Aragonès has the usual office services that Bilbao Eutokia offers in its open space: table, Internet access, telephone, buzoning to carry out the necessary formalities, possibility of using the meeting room… In addition, it has legal and economic advice and its coordinator channels the relationship with other spaces to solve their dudas.Sin however, each coworking can have other services depending on their characteristics or specialization, such as television.
They offer rates adapted to the number of hours to use: full-day or half-day. It can cost between EUR 90 and 250 per month or so. The possibilities are expanding, so you can book space for a few days or a few hours, as well as rent meeting rooms.
The price and possibility of developing projects differently attracts many of the co-working members, some leave room at the same time as projects are completed and others when the business grows. Aragonese has this purpose: “I want to have my own long-term location and run the management of sports and health programs. At the center I would like to offer pilates, muscle education and yoga. And if it were too big, I would like to be a small space to educate dance professionals.”
Cenoz has had the opportunity to expand her business and hire a collaborator, but rather than abandon coworking, she thought of incorporating the Fab Lab Coworking team: “These types of sites offer flexibility to enter with one, two or three collaborators.”

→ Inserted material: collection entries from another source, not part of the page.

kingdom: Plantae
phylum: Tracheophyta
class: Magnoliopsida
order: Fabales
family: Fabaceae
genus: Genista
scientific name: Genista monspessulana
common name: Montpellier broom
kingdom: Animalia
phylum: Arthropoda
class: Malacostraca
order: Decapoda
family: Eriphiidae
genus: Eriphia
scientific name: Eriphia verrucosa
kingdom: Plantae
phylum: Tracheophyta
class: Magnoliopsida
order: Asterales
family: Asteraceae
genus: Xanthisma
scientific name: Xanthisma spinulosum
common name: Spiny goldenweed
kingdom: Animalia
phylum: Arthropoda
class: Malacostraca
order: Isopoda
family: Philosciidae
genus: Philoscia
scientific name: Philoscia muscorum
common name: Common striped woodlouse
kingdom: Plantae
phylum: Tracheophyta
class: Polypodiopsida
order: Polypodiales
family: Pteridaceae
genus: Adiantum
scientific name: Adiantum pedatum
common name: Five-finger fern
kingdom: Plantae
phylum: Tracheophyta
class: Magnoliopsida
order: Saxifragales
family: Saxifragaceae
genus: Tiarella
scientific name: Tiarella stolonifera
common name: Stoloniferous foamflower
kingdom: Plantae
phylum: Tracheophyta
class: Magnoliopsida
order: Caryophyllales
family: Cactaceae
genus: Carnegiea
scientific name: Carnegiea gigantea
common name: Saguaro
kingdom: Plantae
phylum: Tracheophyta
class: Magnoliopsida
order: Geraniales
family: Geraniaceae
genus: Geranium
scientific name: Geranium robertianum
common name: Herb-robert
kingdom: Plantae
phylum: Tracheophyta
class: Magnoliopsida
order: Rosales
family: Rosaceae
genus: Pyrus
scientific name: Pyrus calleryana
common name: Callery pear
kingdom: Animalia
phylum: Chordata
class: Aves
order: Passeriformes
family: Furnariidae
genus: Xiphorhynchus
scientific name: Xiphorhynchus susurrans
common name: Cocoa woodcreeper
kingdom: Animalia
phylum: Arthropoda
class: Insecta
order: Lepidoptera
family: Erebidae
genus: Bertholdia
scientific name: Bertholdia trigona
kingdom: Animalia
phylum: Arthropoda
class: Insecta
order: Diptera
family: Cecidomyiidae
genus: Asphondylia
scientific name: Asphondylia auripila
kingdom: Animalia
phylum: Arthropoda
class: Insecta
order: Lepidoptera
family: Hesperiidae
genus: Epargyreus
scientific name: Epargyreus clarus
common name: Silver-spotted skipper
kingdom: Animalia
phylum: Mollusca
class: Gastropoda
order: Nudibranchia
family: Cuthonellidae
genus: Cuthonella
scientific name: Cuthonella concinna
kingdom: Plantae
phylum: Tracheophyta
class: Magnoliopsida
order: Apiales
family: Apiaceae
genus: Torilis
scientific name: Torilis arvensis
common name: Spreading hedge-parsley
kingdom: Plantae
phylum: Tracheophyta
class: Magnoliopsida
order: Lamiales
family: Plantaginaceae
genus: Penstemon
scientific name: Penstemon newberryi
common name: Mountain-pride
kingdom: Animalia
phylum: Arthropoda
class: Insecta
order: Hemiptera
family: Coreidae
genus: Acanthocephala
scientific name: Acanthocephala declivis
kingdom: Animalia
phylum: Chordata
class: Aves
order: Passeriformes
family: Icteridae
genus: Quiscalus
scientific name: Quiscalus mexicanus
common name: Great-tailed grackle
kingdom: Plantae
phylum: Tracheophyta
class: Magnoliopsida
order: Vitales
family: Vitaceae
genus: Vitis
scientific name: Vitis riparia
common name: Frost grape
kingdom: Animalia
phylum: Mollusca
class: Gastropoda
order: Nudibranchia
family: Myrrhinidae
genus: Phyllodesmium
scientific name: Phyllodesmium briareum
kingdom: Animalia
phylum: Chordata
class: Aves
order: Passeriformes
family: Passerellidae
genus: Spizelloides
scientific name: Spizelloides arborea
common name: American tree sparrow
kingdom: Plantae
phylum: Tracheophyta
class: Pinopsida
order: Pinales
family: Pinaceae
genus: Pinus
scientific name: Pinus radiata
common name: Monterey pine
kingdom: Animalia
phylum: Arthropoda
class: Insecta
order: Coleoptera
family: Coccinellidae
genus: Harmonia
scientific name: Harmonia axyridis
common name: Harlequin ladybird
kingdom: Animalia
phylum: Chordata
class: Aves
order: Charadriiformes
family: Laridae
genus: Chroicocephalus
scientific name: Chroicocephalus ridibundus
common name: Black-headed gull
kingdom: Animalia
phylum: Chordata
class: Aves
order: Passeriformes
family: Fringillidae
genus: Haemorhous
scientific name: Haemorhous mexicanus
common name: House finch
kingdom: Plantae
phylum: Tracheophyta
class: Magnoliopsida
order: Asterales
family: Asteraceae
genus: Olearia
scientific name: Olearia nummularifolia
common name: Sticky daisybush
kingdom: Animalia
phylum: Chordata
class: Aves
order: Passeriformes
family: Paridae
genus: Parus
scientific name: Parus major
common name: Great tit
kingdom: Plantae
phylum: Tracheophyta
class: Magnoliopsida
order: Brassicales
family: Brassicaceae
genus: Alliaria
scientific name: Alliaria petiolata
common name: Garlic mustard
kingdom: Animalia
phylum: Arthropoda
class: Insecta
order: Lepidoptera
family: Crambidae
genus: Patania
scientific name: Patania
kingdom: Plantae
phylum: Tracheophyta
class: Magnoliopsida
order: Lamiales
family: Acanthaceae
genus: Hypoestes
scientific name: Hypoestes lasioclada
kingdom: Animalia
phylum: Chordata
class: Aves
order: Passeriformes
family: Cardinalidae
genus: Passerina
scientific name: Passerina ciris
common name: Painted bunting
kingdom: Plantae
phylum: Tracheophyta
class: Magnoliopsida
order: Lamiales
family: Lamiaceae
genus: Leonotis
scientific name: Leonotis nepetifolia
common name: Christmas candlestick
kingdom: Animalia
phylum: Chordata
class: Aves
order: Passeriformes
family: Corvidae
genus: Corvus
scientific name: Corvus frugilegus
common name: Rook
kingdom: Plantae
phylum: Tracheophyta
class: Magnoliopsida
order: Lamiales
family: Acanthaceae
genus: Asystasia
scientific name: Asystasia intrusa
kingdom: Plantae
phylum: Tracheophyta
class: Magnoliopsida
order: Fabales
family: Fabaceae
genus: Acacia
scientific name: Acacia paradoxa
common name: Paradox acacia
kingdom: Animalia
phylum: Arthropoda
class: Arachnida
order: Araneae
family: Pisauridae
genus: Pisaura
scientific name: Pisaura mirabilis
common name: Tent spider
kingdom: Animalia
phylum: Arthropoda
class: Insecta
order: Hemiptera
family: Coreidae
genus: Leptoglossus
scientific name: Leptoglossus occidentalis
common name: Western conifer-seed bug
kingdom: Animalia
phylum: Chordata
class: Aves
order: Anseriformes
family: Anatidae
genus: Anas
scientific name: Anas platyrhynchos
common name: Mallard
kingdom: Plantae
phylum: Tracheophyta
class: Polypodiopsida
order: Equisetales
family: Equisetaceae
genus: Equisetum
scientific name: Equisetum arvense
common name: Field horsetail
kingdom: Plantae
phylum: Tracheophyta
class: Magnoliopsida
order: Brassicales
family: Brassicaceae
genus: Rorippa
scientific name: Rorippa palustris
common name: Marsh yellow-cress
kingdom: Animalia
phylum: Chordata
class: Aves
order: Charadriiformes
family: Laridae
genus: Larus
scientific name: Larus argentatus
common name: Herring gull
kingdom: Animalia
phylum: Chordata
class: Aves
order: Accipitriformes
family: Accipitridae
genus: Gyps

Cabanillas looks beyond and believes that the future will be built in these spaces: “It’s a mistake to leave a place like this, even having money. When companies start again, everything will be changed, the way we work is over. People are tired of waiting and grabbing themselves.” He is in the coworking of a town and only two people make up the space, but being in a business center, he explained that with people in other offices a relationship similar to that of coworking is created. “I would never have thought that Zarautz had such an opportunity, but when I found it I thought it was made for me. I always say that this is the most New Yorker in town.”